Source data →
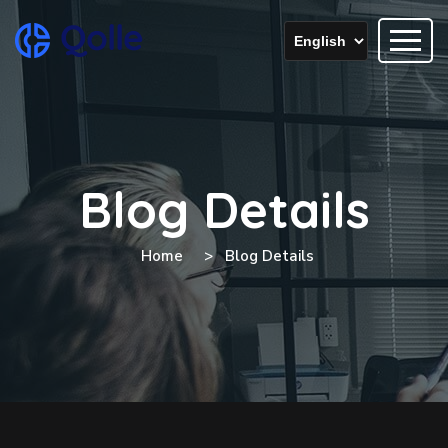
Blog Details
Home
Blog Details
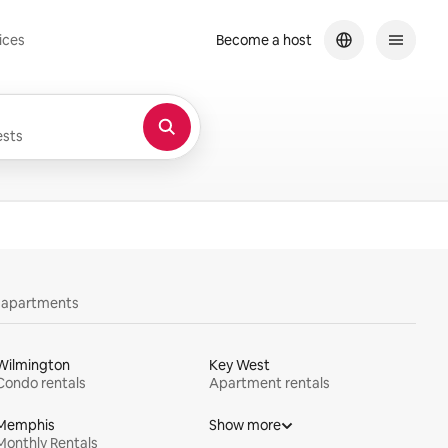
ices
Become a host
sts
y apartments
Wilmington
Key West
Condo rentals
Apartment rentals
Memphis
Show more
Monthly Rentals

Exercise aim →
The lines wanted are those from the one holding "Apartment rentals" through the final line of the listing; print them exactly.

Reply to the task →
Apartment rentals
Memphis
Show more
Monthly Rentals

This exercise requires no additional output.